#### Supplied passage
Promote Human Dignity, Pursue Genuine Peace

The Obispo Maximo’s Statement on Human Rights Celebration
on the Occasion of the 71st Anniversary of the Universal Declaration of Human Rights [UDHR] on December 10, 2019

“They have treated the wound of my people carelessly, saying, “Peace, peace,” when there is no peace.” (Jeremiah 6:14, NRSV)

The leadership of the Iglesia Filipina Independiente (IFI) joins with the international community to observe the proclamation of the Universal Declaration of Human Rights (UDHR) and calls on the Filipino people and the world to raise grave concerns on the alarming reality of human rights violations in the country nowadays and seek ways to arrest the situation.

On December 10, 1948 the Philippines was among the sublime nations in the world to vote and sign for the adoption of the UDHR at the General Assembly of the United Nations (UN) held in Paris. At present, the UDHR continues to serve as a milestone document in the history of human rights as it lays down the fundamental human rights to be universally protected. These include the four basic rights: the right to asylum, the right to freedom from torture, the right to free speech and the right to education. It also includes civil and political rights, like the right to life, liberty, free speech and privacy. It further includes economic, social and cultural rights, like the right to social security, health and education.

#### Data rows
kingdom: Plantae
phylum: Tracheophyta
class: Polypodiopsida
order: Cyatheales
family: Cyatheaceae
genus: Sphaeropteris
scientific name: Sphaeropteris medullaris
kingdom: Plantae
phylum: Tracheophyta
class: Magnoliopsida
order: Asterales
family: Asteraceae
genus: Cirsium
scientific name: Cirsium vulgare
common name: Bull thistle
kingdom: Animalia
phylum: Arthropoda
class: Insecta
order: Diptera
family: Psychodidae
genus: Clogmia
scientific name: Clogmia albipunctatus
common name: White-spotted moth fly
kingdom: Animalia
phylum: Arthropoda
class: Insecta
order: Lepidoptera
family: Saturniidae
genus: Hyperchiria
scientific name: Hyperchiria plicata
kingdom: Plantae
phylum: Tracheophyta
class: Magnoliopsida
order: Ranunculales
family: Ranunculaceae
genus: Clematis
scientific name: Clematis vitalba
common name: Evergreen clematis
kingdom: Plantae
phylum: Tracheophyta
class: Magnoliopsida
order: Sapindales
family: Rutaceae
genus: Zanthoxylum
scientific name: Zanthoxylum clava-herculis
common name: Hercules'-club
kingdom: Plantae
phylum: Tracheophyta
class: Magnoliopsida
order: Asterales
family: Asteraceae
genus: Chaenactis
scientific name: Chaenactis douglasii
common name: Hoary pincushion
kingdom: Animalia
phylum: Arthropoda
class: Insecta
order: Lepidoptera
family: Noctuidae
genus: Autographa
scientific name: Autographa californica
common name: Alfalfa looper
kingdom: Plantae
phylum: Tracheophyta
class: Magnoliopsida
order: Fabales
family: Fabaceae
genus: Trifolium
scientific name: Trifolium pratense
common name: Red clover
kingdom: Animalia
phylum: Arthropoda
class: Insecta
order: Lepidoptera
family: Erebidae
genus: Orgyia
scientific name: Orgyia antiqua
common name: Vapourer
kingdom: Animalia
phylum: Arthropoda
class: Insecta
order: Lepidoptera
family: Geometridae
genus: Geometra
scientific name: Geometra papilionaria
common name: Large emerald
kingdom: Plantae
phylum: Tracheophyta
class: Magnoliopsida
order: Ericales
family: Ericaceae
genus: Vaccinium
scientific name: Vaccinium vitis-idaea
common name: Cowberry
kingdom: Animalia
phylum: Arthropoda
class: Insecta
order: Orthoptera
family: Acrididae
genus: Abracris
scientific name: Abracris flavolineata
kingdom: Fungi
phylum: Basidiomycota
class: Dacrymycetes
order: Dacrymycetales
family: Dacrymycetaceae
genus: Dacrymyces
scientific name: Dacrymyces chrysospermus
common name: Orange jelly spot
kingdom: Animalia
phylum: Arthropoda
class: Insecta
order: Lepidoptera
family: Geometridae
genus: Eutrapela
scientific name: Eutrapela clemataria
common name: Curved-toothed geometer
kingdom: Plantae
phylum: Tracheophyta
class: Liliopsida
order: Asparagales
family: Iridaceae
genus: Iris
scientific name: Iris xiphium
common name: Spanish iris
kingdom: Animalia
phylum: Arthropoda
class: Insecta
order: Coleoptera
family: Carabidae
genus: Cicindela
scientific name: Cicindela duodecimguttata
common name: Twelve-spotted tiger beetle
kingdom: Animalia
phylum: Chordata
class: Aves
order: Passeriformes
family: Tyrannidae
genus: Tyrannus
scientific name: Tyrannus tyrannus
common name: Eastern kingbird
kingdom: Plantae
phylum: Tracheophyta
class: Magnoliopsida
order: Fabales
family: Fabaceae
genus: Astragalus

#### Exercises to complete
**A)** The human rights statement names four basic rights set out in the UDHR. List all four.
**B)** Translate this sentence from the human rights statement into Spanish: "At present, the UDHR continues to serve as a milestone document in the history of human rights as it lays down the fundamental human rights to be universally protected."
**C)** Quote the human rights statement starting with "Promote Human Dignity, Pursue" and going on through "(Jeremiah 6:14, NRSV)".

#### Responses in order
**A)**
- The right to asylum
- The right to freedom from torture
- The right to free speech
- The right to education

**B)** En la actualidad, la DUDH sigue sirviendo como un documento hito en la historia de los derechos humanos, ya que establece los derechos humanos fundamentales que deben ser protegidos universalmente.

**C)**
Promote Human Dignity, Pursue Genuine Peace

The Obispo Maximo’s Statement on Human Rights Celebration
on the Occasion of the 71st Anniversary of the Universal Declaration of Human Rights [UDHR] on December 10, 2019

“They have treated the wound of my people carelessly, saying, “Peace, peace,” when there is no peace.” (Jeremiah 6:14, NRSV)